In 1974, Immy Humes, a high-school senior, was doing some research in the women's history archive at Radcliffe's Schlesinger Library when she noticed a faded piece of stationery. According to the letterhead, it had belonged to Elizabeth Cady Stanton, the suffragette and women's rights leader. "Sifting through letters, thrilled to touch paper that touched her hand, I noticed her address: 250 West Ninety-fourth Street," Humes recalled recently. "Imagine!" Humes had grown up at that very address, in a sixteen-story brick building, where she still lives. Until February, the only hint of Stanton's residence was a brass plaque that neighbors installed after Humes reported her discovery. Now, however, there is a more conspicuous reminder: a new brown awning adorned with twelve-inch-high letters. After more than eighty years, 250 West Ninety-fourth Street is "The Stanton," complete with new uniforms on order for the doormen, and plans for women's history materials in its basement media center.

"We're doing this for ourselves, not to say, 'Hey, look at this fancy West Side building, they're getting really hip,' " Marty Katz, a member of the building's co-op board, said. Katz, who chaired the board's naming committee, said that he came up with the idea for the name change. Last year, he made a PowerPoint presentation at a residents' meeting. The first reason to support his proposal: "To honor Elizabeth Cady Stanton and the historical significance of this location in her life." Slide No. 7: according to real-estate agents, "Named buildings generate increased interest among co-op buyers."

Whether to name was one quandary; what to name was another.
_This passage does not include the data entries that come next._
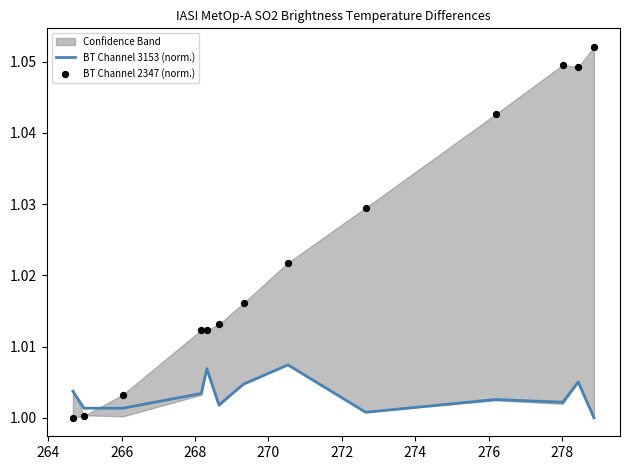

Is the value of BT Channel 2347 (norm.) at 268 greater than the value of BT Channel 3153 (norm.) at 272?

Yes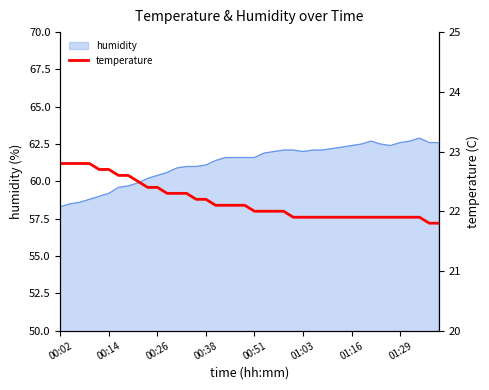

Reading left to right, extract all data points from this chart.

22.8	22.8	22.8	22.8	22.7	22.7	22.6	22.6	22.5	22.4	22.4	22.3	22.3	22.3	22.2	22.2	22.1	22.1	22.1	22.1	22.0	22.0	22.0	22.0	21.9	21.9	21.9	21.9	21.9	21.9	21.9	21.9	21.9	21.9	21.9	21.9	21.9	21.9	21.8	21.8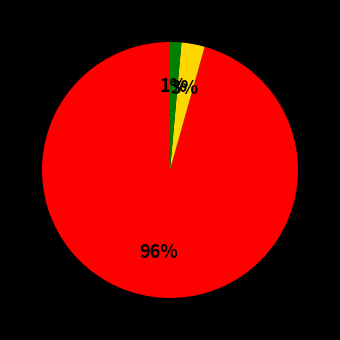

To the nearest percent, what is the average slice percentage?

33%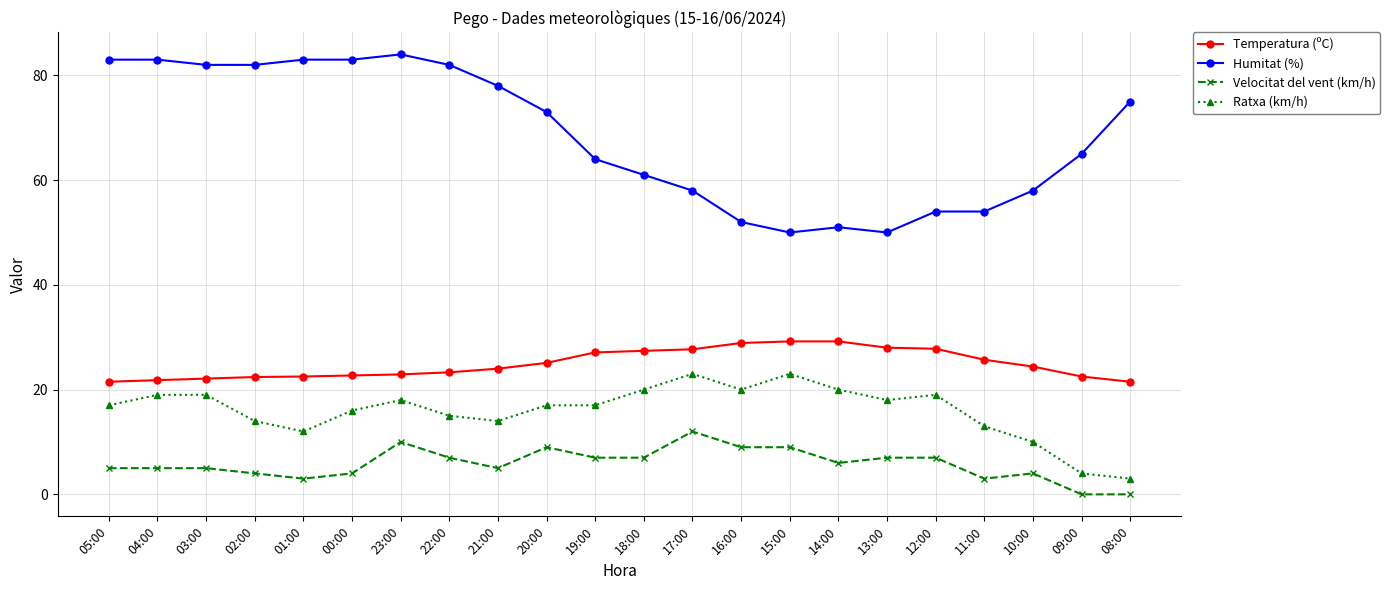

How many lines are shown in the chart?

4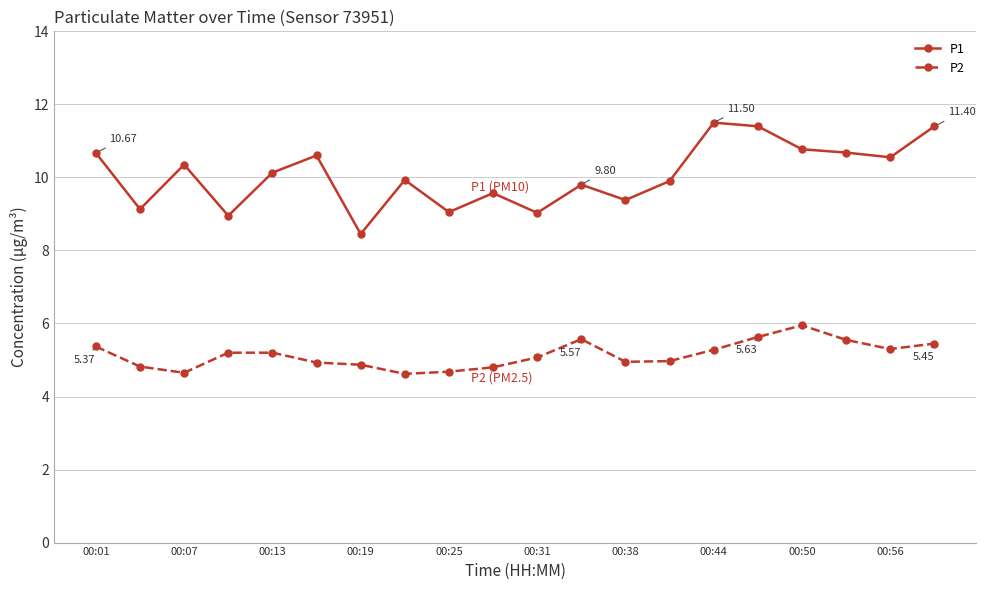

True or false: P2 has more than 1 interior local peaks.

True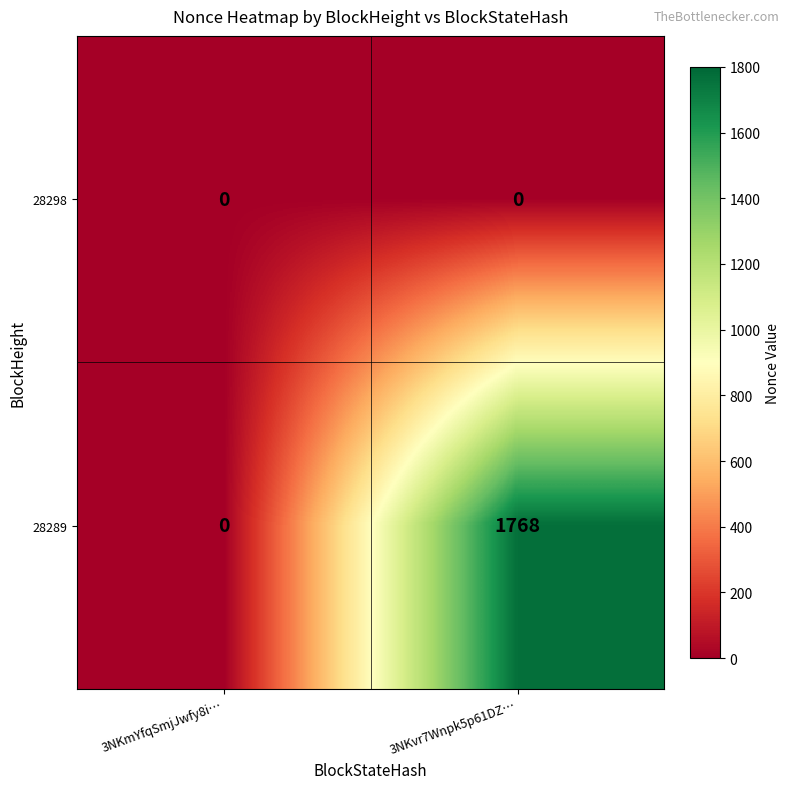

Which series has the widest spread of values?

28289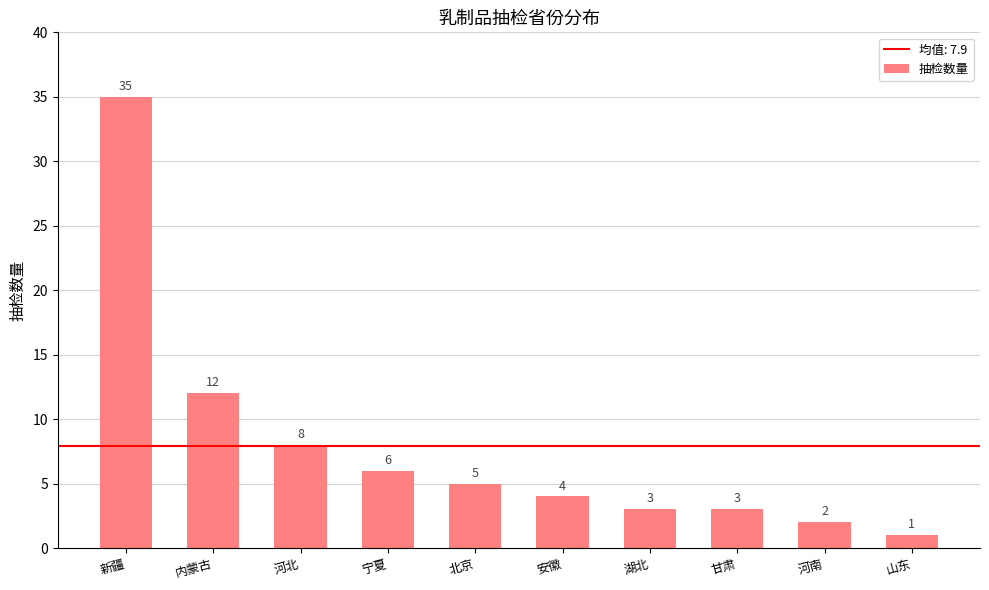

Read the value at 河北, to the nearest 10.

10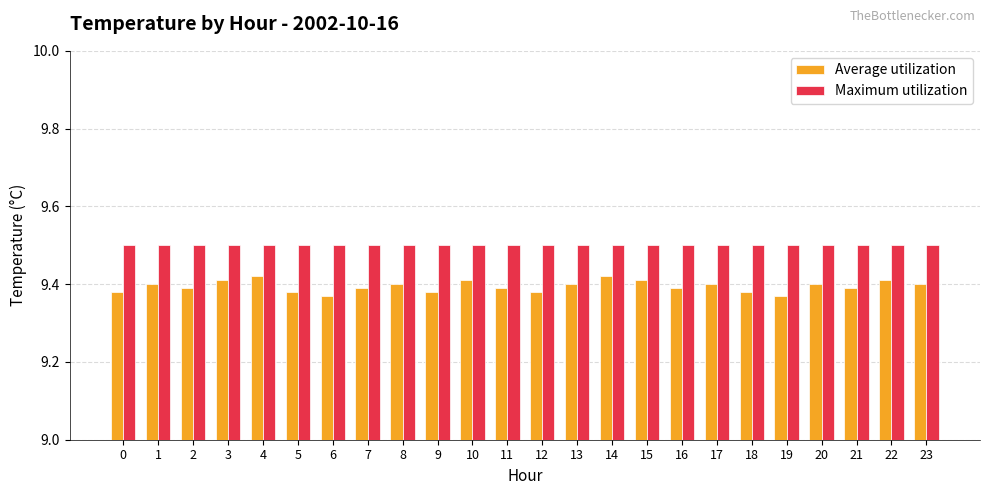

Is it true that Average utilization equals 5.4 at 20?

False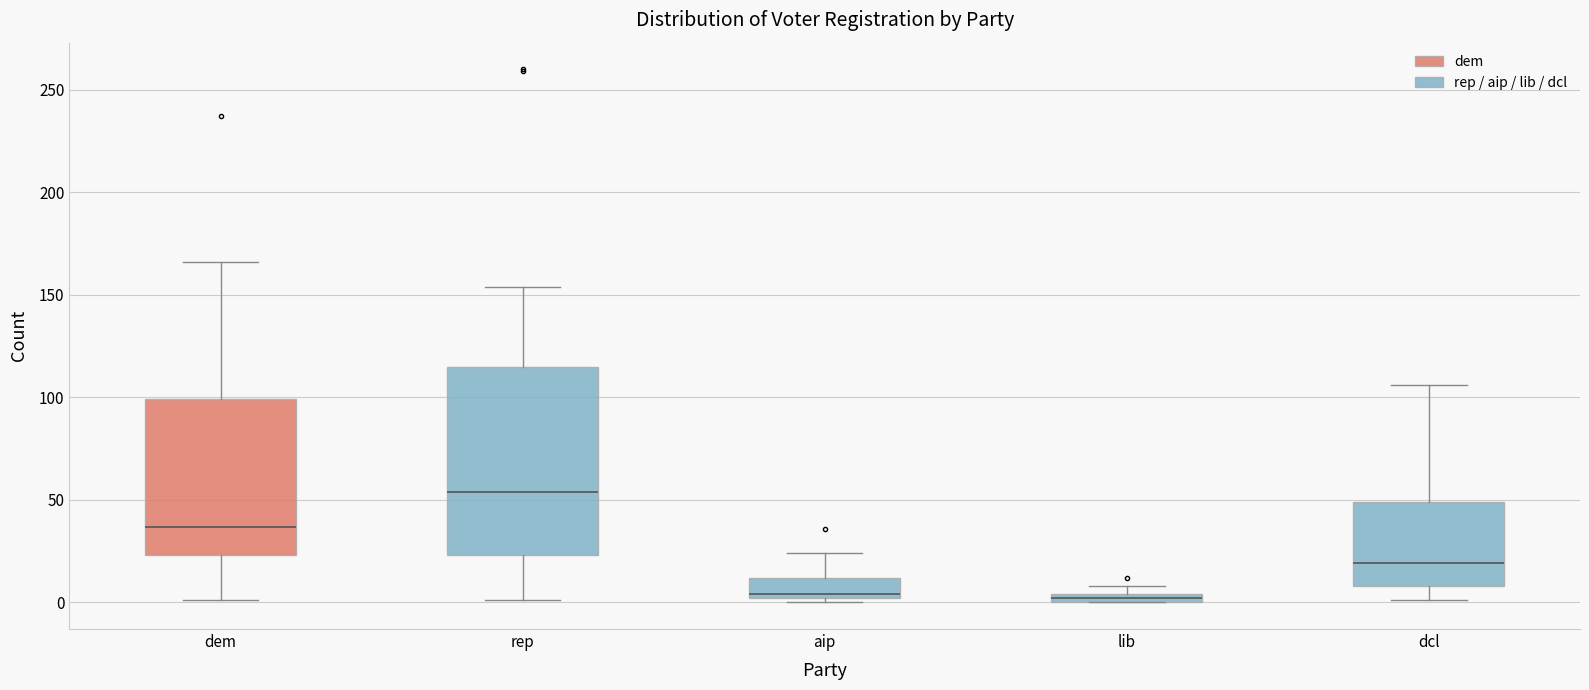

Comparing the boxes themselves (not the whiskers), which one is the tallest?

rep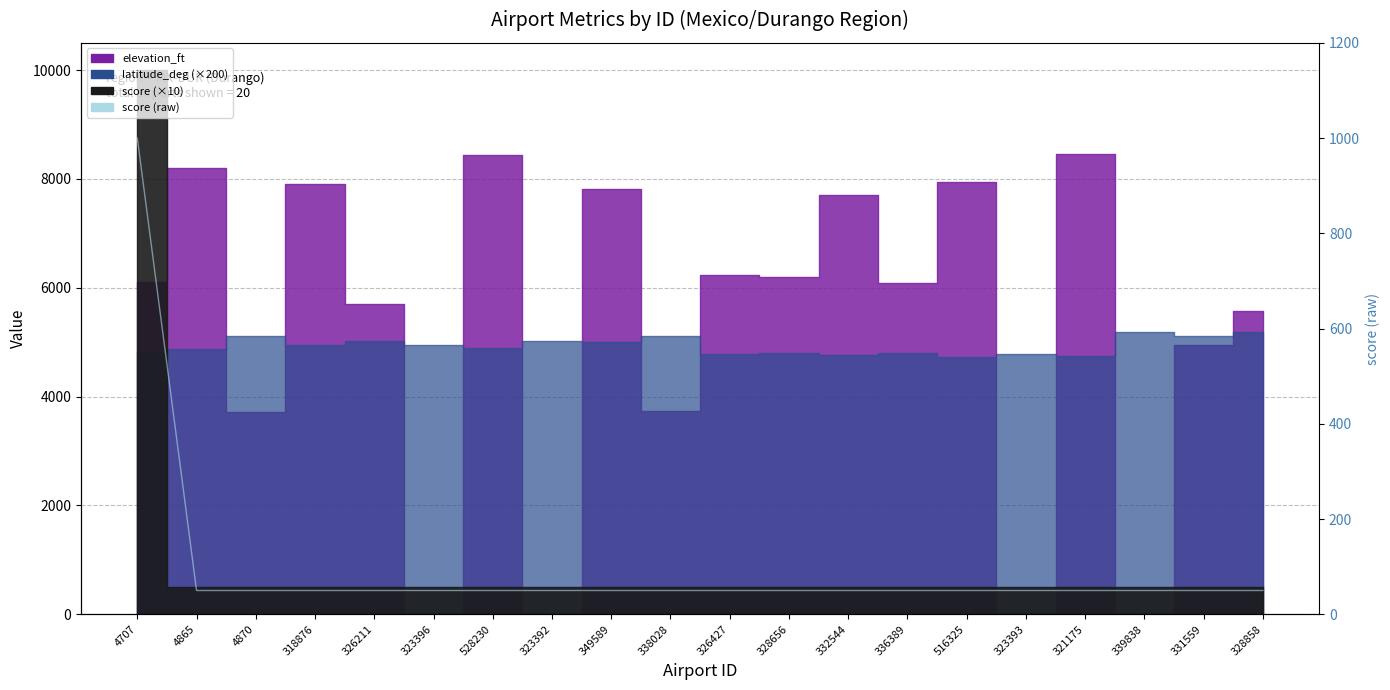

What is the sum of the values at 528230 and 331559?

100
Most residents fell into one of three camps--"Stanton"-ites, "Cady Stanton"-ers, or just the number, please--and though in a building-wide vote almost two-thirds were in favor of "The Stanton," the dissenters remain vocal.

"To me, in my bones, 'The Stanton' sounds wrong," Immy Humes said. "It's invisible! She was bad, she was radical, she was ornery--no compromise. So when they want to make everything nice and tidy, it seems against her spirit."